*Task statement*
Every line that contains the word "Left" should be copied from the records below.

Images with keypoint coordinates:
Content starts

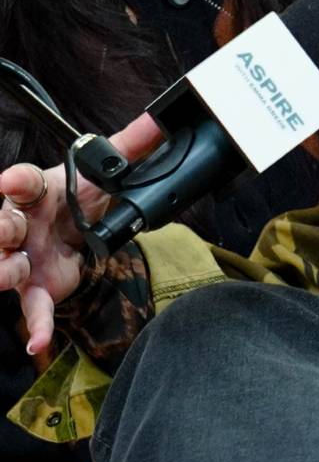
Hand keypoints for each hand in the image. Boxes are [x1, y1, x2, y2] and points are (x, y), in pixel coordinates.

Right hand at [0, 113, 162, 354]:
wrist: (74, 232)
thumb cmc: (76, 199)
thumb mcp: (101, 174)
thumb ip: (130, 146)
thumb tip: (160, 120)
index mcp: (36, 191)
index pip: (21, 181)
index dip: (16, 180)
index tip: (11, 179)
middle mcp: (21, 223)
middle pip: (2, 223)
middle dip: (2, 226)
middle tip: (10, 227)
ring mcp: (24, 258)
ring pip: (4, 265)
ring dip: (4, 269)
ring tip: (11, 272)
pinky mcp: (36, 287)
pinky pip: (33, 307)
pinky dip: (37, 324)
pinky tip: (39, 341)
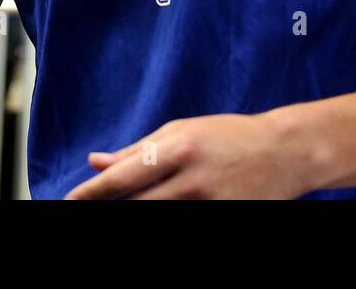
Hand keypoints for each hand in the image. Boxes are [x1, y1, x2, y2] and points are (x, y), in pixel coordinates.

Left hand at [64, 113, 309, 199]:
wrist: (286, 151)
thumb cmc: (230, 136)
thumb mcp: (184, 131)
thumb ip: (139, 148)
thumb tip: (96, 162)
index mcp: (178, 148)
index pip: (123, 177)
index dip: (91, 194)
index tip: (69, 202)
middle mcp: (191, 179)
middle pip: (136, 206)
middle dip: (108, 210)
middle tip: (86, 212)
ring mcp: (210, 203)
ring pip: (157, 217)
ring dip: (137, 214)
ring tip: (126, 207)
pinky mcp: (225, 217)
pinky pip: (186, 225)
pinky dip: (169, 219)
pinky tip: (162, 210)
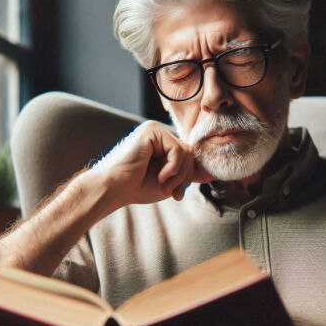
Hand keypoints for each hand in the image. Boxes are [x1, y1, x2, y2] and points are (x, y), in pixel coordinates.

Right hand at [90, 121, 211, 208]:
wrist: (113, 189)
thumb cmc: (136, 188)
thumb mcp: (169, 182)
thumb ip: (186, 174)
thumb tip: (211, 172)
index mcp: (161, 146)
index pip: (188, 157)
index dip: (189, 176)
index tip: (178, 195)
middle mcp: (159, 135)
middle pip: (190, 153)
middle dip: (184, 178)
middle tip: (170, 193)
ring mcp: (155, 131)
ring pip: (186, 152)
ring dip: (179, 175)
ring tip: (163, 186)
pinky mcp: (152, 131)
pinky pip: (178, 150)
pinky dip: (173, 169)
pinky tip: (159, 177)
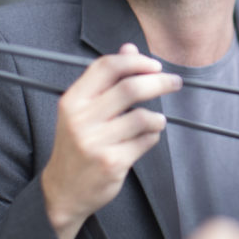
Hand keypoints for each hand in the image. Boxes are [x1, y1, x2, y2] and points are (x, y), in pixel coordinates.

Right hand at [41, 43, 181, 238]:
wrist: (63, 191)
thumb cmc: (77, 146)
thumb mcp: (83, 110)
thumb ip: (106, 79)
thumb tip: (130, 47)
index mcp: (73, 101)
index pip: (106, 67)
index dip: (135, 61)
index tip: (154, 65)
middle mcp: (80, 119)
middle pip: (130, 88)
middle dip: (159, 82)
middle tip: (174, 82)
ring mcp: (95, 142)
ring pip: (142, 117)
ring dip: (157, 117)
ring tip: (156, 120)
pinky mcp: (111, 163)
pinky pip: (145, 141)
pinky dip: (152, 137)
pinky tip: (146, 139)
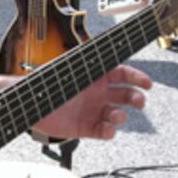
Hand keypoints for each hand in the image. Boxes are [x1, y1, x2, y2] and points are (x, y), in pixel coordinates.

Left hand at [33, 65, 151, 139]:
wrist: (31, 103)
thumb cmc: (47, 82)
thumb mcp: (70, 68)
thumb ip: (88, 61)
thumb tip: (106, 46)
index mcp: (94, 76)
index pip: (122, 74)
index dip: (137, 78)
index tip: (147, 83)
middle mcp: (96, 93)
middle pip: (125, 95)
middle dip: (136, 98)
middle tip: (139, 101)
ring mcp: (92, 110)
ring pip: (117, 115)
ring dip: (120, 116)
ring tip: (114, 115)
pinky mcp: (86, 127)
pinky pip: (104, 131)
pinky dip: (108, 131)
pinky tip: (105, 128)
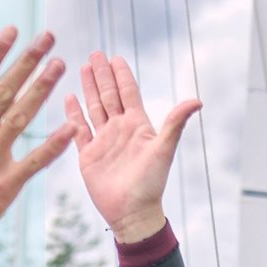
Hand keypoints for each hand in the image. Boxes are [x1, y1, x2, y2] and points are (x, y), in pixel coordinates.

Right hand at [0, 27, 74, 248]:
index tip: (12, 31)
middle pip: (3, 92)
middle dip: (26, 62)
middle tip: (47, 38)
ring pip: (20, 118)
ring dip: (42, 91)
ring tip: (60, 66)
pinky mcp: (5, 185)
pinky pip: (33, 162)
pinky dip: (53, 146)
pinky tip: (71, 127)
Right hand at [63, 52, 201, 241]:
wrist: (132, 212)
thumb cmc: (151, 183)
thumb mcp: (163, 149)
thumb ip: (176, 123)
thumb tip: (197, 100)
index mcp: (137, 126)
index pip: (128, 93)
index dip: (122, 75)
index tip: (115, 57)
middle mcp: (119, 130)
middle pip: (109, 96)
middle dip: (102, 75)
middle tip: (95, 54)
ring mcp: (103, 142)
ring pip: (94, 108)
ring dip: (89, 89)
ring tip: (81, 68)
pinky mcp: (88, 156)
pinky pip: (79, 130)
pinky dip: (73, 114)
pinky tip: (69, 98)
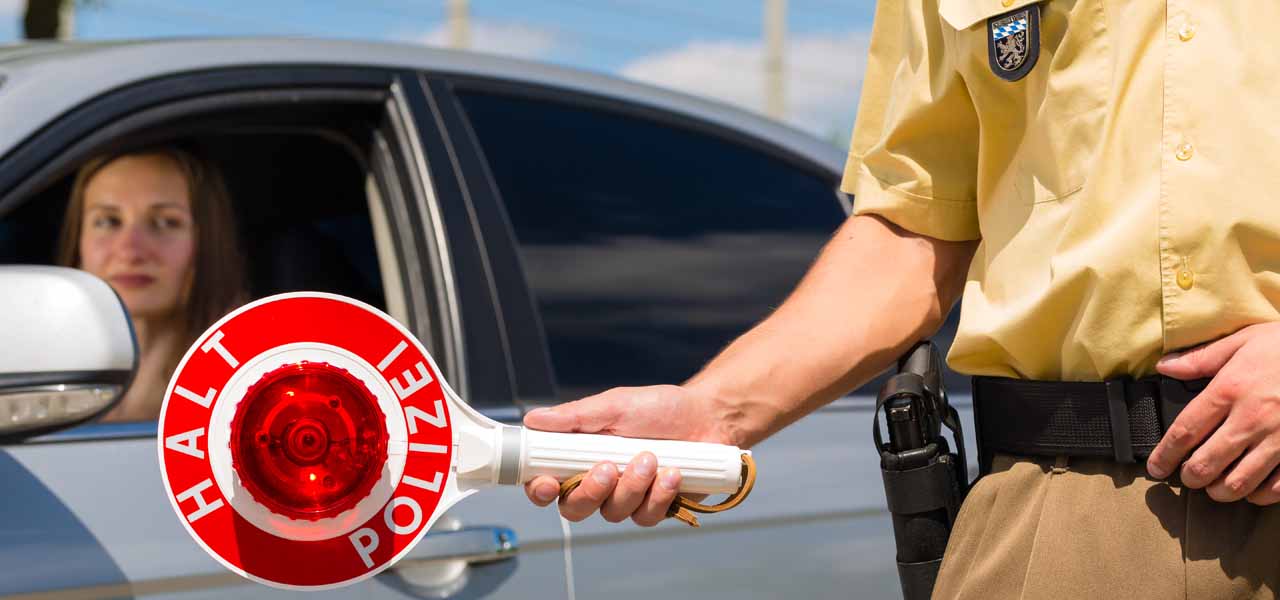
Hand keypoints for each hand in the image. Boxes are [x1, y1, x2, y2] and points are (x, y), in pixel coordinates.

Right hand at [522, 384, 732, 524]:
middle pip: (575, 508)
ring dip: (632, 486)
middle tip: (608, 469)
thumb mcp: (614, 405)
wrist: (707, 416)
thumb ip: (575, 417)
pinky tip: (673, 473)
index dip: (540, 490)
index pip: (547, 483)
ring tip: (651, 458)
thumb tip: (534, 419)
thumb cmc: (659, 408)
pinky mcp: (656, 507)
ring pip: (613, 512)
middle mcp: (600, 482)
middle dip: (590, 492)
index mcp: (581, 456)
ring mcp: (628, 497)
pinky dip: (659, 495)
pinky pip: (646, 516)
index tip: (548, 483)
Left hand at [1148, 322, 1279, 503]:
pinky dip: (1259, 494)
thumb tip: (1165, 367)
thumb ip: (1201, 358)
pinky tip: (1251, 488)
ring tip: (1214, 487)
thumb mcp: (1244, 341)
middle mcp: (1251, 419)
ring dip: (1219, 491)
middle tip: (1186, 477)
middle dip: (1189, 478)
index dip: (1164, 455)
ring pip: (1238, 483)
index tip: (1155, 468)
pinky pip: (1277, 488)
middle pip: (1206, 464)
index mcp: (1229, 390)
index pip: (1184, 432)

Content ends

*Worked solution*
Left hand at [64, 113, 309, 199]:
Left hand at [33, 65, 151, 139]:
Left hand at [1148, 322, 1279, 503]:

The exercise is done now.